EX-10 4 form10k123105exh10pt31.htm FORM 10-K 12-31-05 EXHIBIT 10.31 Form 10-K 12-31-05 Exhibit 10.31

Exhibit 10.31

 

SUMMARY OF 2006 MANAGEMENT INCENTIVE COMPENSATION PLAN

 

The Management Incentive Compensation Plan (MICP) provides eligible employees with a cash bonus if corporate and individual goals are met. This plan gives employees a personal stake in the company and the opportunity to share in its success.

 

The key principles of the 2006 MICP are:

Corporate financial performance determines a total finite pool of dollars available to spend on incentives

Leader judgment and discretion are a major aspect of determining payout amounts

The company must differentiate pay by performance

Individual performance will be evaluated both on results and how those results are achieved, through a performance appraisal process

A bias toward individual rather than group accountability must be created

 

Alliant Energy Corporate Performance: Corporate performance is the foundation for incentive compensation.
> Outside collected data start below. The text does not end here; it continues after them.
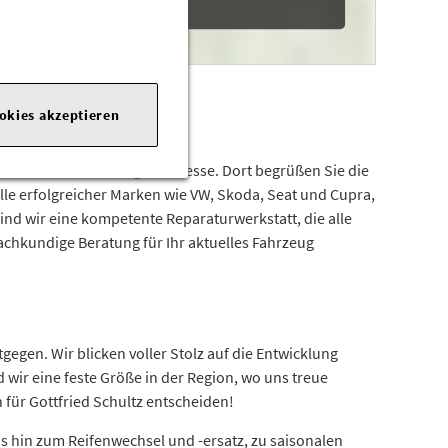
ookies akzeptieren
raße 1 an der richtigen Adresse. Dort begrüßen Sie die
le erfolgreicher Marken wie VW, Skoda, Seat und Cupra,
d wir eine kompetente Reparaturwerkstatt, die alle
chkundige Beratung für Ihr aktuelles Fahrzeug
gen. Wir blicken voller Stolz auf die Entwicklung
d wir eine feste Größe in der Region, wo uns treue
 für Gottfried Schultz entscheiden!
s hin zum Reifenwechsel und -ersatz, zu saisonalen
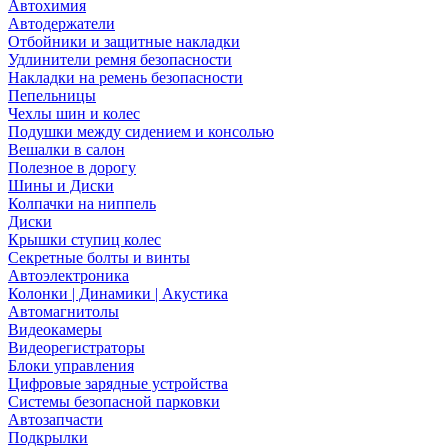
Автохимия
Автодержатели
Отбойники и защитные накладки
Удлинители ремня безопасности
Накладки на ремень безопасности
Пепельницы
Чехлы шин и колес
Подушки между сидением и консолью
Вешалки в салон
Полезное в дорогу
Шины и Диски
Колпачки на ниппель
Диски
Крышки ступиц колес
Секретные болты и винты
Автоэлектроника
Колонки | Динамики | Акустика
Автомагнитолы
Видеокамеры
Видеорегистраторы
Блоки управления
Цифровые зарядные устройства
Системы безопасной парковки
Автозапчасти
Подкрылки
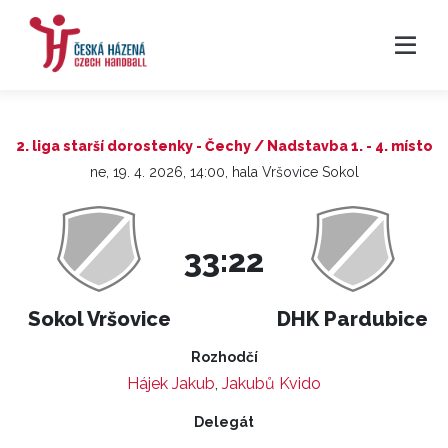
2. liga starší dorostenky - Čechy / Nadstavba 1. - 4. místo
ne, 19. 4. 2026, 14:00, hala Vršovice Sokol
33:22
Sokol Vršovice
DHK Pardubice
Rozhodčí
Hájek Jakub
,
Jakubů Kvido
Delegát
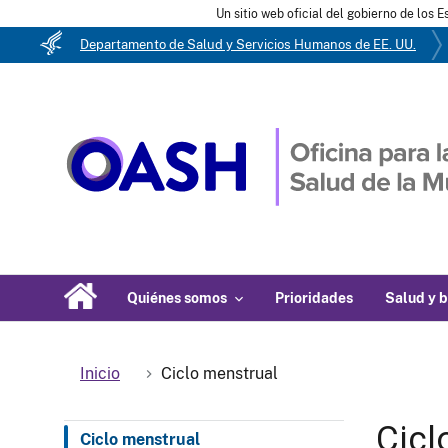
Un sitio web oficial del gobierno de los 
Departamento de Salud y Servicios Humanos de EE. UU.
Quiénes somos
Prioridades
Salud y b
Inicio
Ciclo menstrual
Cicl
Ciclo menstrual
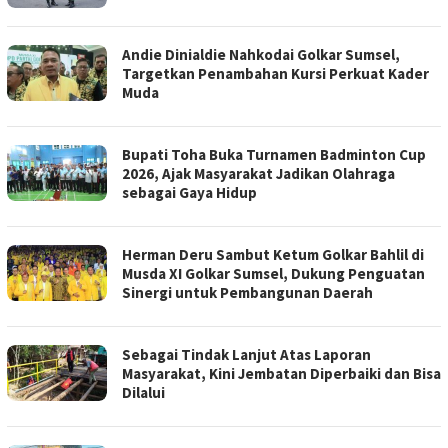
Andie Dinialdie Nahkodai Golkar Sumsel,
Targetkan Penambahan Kursi Perkuat Kader
Muda
Bupati Toha Buka Turnamen Badminton Cup
2026, Ajak Masyarakat Jadikan Olahraga
sebagai Gaya Hidup
Herman Deru Sambut Ketum Golkar Bahlil di
Musda XI Golkar Sumsel, Dukung Penguatan
Sinergi untuk Pembangunan Daerah
Sebagai Tindak Lanjut Atas Laporan
Masyarakat, Kini Jembatan Diperbaiki dan Bisa
Dilalui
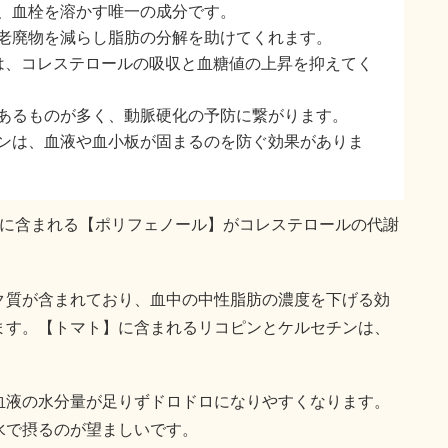
、血栓を溶かす唯一の成分です。
老廃物を減らし脂肪の分解を助けてくれます。
は、コレステロールの吸収と血糖値の上昇を抑えてく
あるものが多く、動脈硬化の予防に繋がります。
ンは、血液や血小板が固まるのを防ぐ効果がありま
ウに含まれる【ポリフェノール】がコレステロールの代謝
ク質が含まれており、血中の中性脂肪の濃度を下げる効
ます。【トマト】に含まれるリコピンとケルセチンは、
。
血液の水分量が足りずドロドロになりやすくなります。
水で摂るのが望ましいです。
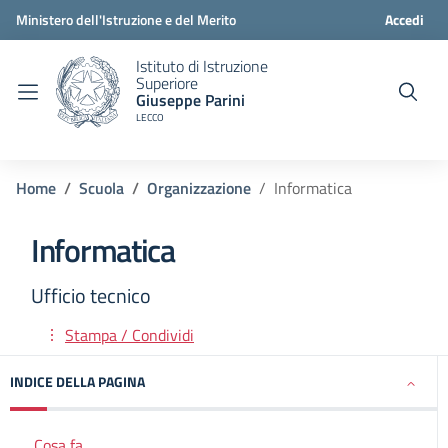
Ministero dell'Istruzione e del Merito
Accedi
Istituto di Istruzione
Superiore
Giuseppe Parini
LECCO
Home
Scuola
Organizzazione
Informatica
Informatica
Ufficio tecnico
Stampa / Condividi
INDICE DELLA PAGINA
Cosa fa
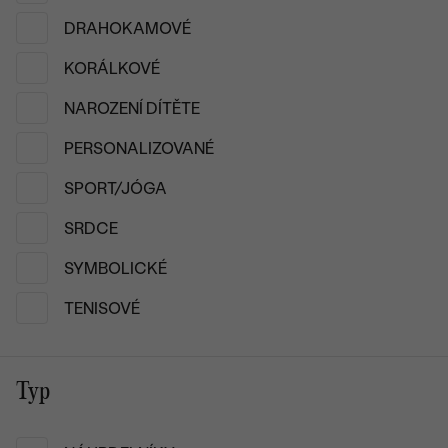
spojuje kvalitu, precizn
DRAHOKAMOVÉ
Zlato, diamanty, drahoka
KORÁLKOVÉ
V hlavní roli? Luxusní
zla
NAROZENÍ DÍTĚTE
diamanty nebo barevné dr
všechny, které touží po
PERSONALIZOVANÉ
významné události, ale kl
SPORT/JÓGA
Vyberte si ten pravý šperk
SRDCE
Kolekce, která vznikla s 
být nošen s hrdostí. Ob
SYMBOLICKÉ
mají duši. A pokud vás za
neváhejte nám napsat. R
TENISOVÉ
Typ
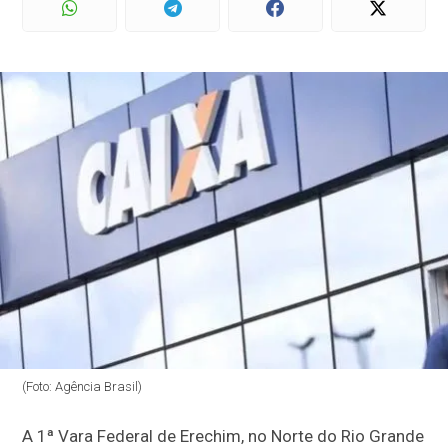
(Foto: Agência Brasil)
A 1ª Vara Federal de Erechim, no Norte do Rio Grande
The table below outlines the 2006 goals against which corporate performance will be measured and the funding associated with each level of achievement.

 

2006 CORPORATE PERFORMANCE MEASURES

For purposes of Determining the Short-Term Incentive Pool

 

(1)

Earnings Per Share (EPS)

 

Cash Flow

 

Level

Funding

 

Level

Funding

 

Maximum

150%

 

Maximum

150%

 

Target

100%

 

Target

100%

(2)

Threshold

20%

 

Threshold

20%

 

 

 

 

 

 

 

Weighting of EPS in

 

Weighting of Cash Flow in

 

final Corporate Performance

 

final Corporate Performance

 

85%

+

15%

 

 

(1)

Earnings per share (EPS) and cash flow amounts used for purposes of determining short-term incentive pool will be based on utility earnings only

 

(2)

If the Threshold EPS level is not met, there will be no payout for the 2006 plan year = TRIGGER

 

MICP Target Incentives: Incentive rewards are considered “at risk” pay. The target incentive percentage assigned to participant groups is based on competitive market research and internal equity. Achievement of the target level goals and objectives may result in a payout of 100% of the incentive opportunity. However, a participant’s final award may range anywhere from 0 to 200% of that target. Incentive opportunity is expressed as a percentage of eligible earnings for the plan year.

 



 

 

Target Incentive

 

Opportunity

Participant Group

(as % of eligible earnings)

Chairman, President and Chief Executive Officer

90%

Senior Executive Vice President and Chief Financial Officer

65%

Executive Vice President

50%

Senior Vice President

40%

Vice Presidents

30%-35%*

Managing Director Level Positions

25%

Director, General Manager and Plant Manager Level Positions

20%

 

* 2006 MICP target for Vice Presidents is either 30% or 35%, depending on the specific position

 

Determining the Corporate Pool: Creation of the corporate pool is formulaic. At year-end, the corporate score (based on EPS and cash flow results noted above) will be applied to all individuals’ original target amounts to yield a corporate-adjusted target incentive amount for each person. The sum of those individual corporate-adjusted target amounts yields a given department’s “contribution” to the total pool. The roll-up of all departmental and group pools yields the overall corporate pool, which is the finite amount of dollars that is subsequently re-allocated as incentive awards.

 

Re-Allocating Dollars Based on Performance: Once the corporate pool of dollars has been determined, each group will be allocated a set amount of dollars based on performance relative to their formulaic contribution. Groups that perform well against their goals will be allocated more than their contribution to the total pool; groups that perform below target will be allocated less than their contribution. This re-allocation between groups is based on CEO discretion.

 

Individual Award Determination: All employees have performance goals, to be written as part of the formal performance appraisal process. For the company’s executive officers named above, the bonus will be based on achievement against the following performance goals: (a) financial goals consisting of achievement of specified levels of one or more of EPS, cash flow, rates of return, operation and maintenance and/or capital spending; (b) certain operational and strategic goals; (c) certain goals relating to environmental, health and safety, and diversity matters; and (d) certain goals relating to leadership tasks. At year-end, each leader will evaluate his/her respective employees’ performance against those goals – judging both results and behaviors – and that evaluation will yield a recommended MICP payout relative to target.